Stadion Pakansari, Cibinong, Bogor, Senin (3/8) malam memadati ribuan suporter Timnas Indonesia yang menunggu laga ketiga fase grup Piala AFF 2026 lawan Vietnam. Di antara lautan merah putih, tujuh wajah asing tampak melebur — mereka suporter Vietnam yang sengaja 'nyetadron' demi menyalurkan semangat bagi Prajurit Bintang Emas.
Ketujuh mereka bukan rombongan yang terbang langsung dari Hanoi atau Ho Chi Minh. Nguyen Dao, Nguyen Thuan, dan lima rekan lainnya ternyata pekerja pabrik asal Negeri Naga Biru yang bertempat di Subang, Jawa Barat. Kehadiran mereka jadi bukti nyata betapa dekatnya jarak geografis dan emosional antara kedua negara sepak bola ini.

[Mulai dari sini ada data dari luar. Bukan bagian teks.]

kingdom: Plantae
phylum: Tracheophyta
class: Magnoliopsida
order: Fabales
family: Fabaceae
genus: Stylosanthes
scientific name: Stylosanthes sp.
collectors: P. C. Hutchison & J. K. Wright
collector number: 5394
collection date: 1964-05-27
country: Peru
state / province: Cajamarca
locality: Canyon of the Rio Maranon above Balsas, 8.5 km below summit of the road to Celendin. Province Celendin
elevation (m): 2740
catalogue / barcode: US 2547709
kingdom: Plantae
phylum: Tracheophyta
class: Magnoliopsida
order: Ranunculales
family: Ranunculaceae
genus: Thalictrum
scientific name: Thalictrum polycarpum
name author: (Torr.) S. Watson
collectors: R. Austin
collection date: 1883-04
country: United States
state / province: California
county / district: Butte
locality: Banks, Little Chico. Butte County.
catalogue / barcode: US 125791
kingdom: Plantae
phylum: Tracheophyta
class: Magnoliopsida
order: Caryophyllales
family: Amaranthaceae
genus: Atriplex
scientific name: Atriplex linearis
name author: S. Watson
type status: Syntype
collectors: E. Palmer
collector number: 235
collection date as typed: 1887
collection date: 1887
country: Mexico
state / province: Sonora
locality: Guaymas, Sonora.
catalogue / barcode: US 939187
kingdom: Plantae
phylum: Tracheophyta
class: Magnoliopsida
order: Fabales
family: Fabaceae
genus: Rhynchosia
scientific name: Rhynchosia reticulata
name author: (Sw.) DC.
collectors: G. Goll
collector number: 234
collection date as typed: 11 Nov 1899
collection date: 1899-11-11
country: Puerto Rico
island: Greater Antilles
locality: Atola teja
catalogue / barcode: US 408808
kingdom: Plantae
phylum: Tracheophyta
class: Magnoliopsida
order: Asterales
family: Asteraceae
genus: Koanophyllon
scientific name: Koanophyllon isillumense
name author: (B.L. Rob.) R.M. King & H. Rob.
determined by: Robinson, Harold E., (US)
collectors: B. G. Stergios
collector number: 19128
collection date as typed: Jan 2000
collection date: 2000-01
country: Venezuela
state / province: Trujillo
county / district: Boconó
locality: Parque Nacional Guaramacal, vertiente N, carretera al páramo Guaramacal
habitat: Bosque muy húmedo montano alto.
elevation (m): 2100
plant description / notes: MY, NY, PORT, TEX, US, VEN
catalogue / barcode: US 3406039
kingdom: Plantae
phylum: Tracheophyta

Dao dan Thuan tak menyangka penerimaan begitu hangat. "Atmosfernya luar biasa, banyak suporter Indonesia yang hadir di sini. Mereka juga ramah-ramah kepada kami. Beberapa dari mereka langsung menyapa kami," ujar Dao saat ditemui CNN Indonesia sekitar 2,5 jam sebelum kickoff pukul 20.30 WIB. Thuan menimpali, "Ya kami sangat menyukainya. Kami hanya merupakan sebagian kecil dari mereka."
Kesan positif itu tidak melumpuhkan keyakinan mereka pada tim kesayangan. Keduanya kompak memprediksi Vietnam menang 2-1. "Prediksi skor 2-1. Dua untuk Vietnam, satu untuk Indonesia. Tetapi saya tetap bilang 'Ayo Indonesia','" ucap mereka serentak — frasa yang mengungkapkan dinamika unik rivalitas yang dipadukan hormat.
Nama Doan Van Hao jadi alasan utama mereka beli tiket. "Pemain favorit saya, Doan Van Hao. Dia pemain yang agresif. Penonton seperti saya selalu menunggu aksinya di lapangan," tutur Thuan. Van Hao memang dikenal sebagai sayap berkecepatan tinggi yang kerap jadi penentu laga Vietnam di turnamen regional.
Di sisi lawan, sosok Mitchell Baker jadi perbincangan hangat. Thuan tak segan memuji gelandang naturalisasi itu. "Saya menyukai Mitchell [Baker] dari Indonesia. Dia pemain yang luar biasa," ungkapnya. Baker, yang baru debut resmi di kualifikasi Piala Asia U-23 beberapa bulan lalu, memang jadi sorotan berkat visi bermain dan kemampuan mengatur tempo di tengah lapangan.
Namun ketika ditanya pemain Indonesia paling terkenang, jawaban Thuan mengejutkan: "Bagi saya, pemain Indonesia yang paling diingat adalah Bambang Pamungkas." Nama 'Bepe' tetap bergema di benak penggemar lawan hingga kini, meski sang legenda sudah menggantung sepatu boot sejak 2019. Hal itu menunjukkan warisan emosional yang tak tergantikan oleh sekadar performa musiman.
Kehadiran suporter lawan di stadion tuan rumah bukan hal baru di Piala AFF, namun jumlah yang minim — hanya tujuh orang — mencerminkan tantangan logistik dan biaya bagi warga Vietnam bekerja di Indonesia. Kebanyakan suporter Vietnam di edisi sebelumnya datang via paket wisata resmi dari federasi mereka. Kali ini, komunitas pekerja migran jadi representasi organik.
Dari perspektif keamanan, kehadiran kelompok kecil justru memudahkan pengamanan. Petugas tidak perlu mengelola blok suporter lawan yang terpisah — mereka duduk bercampur dengan penonton netral. Hal ini menciptakan atmosfer 'derbi sahabat' yang jarang terlihat di pertandingan tingkat tinggi.
Secara kompetitif, laga ini krusial bagi kedua tim. Indonesia butuh poin penuh untuk memastikan posisi puncak grup, sedangkan Vietnam harus mengejar kemenangan setelah hasil imbang di dua laga awal. Tekanan psikologis ada di tim pelatih Kim Sang-sik, yang catatannya melawan Indonesia di era modern cenderung sulit.
Proyeksi ke depan, kehadiran suporter Vietnam pekerja migran bisa jadi cikal bakal komunitas suporter lintas batas yang lebih terorganisir. Jika liga domestik Indonesia terus menarik pemain asing berkualitas, dan tenaga kerja Vietnam terus masuk ke kawasan industri Jawa Barat, potensi 'away fans' yang rutin nongkrong di stadion Indonesia terbuka lebar. Bukan mustahil musim depan kita lihat rombongan puluhan, bukan hanya tujuh.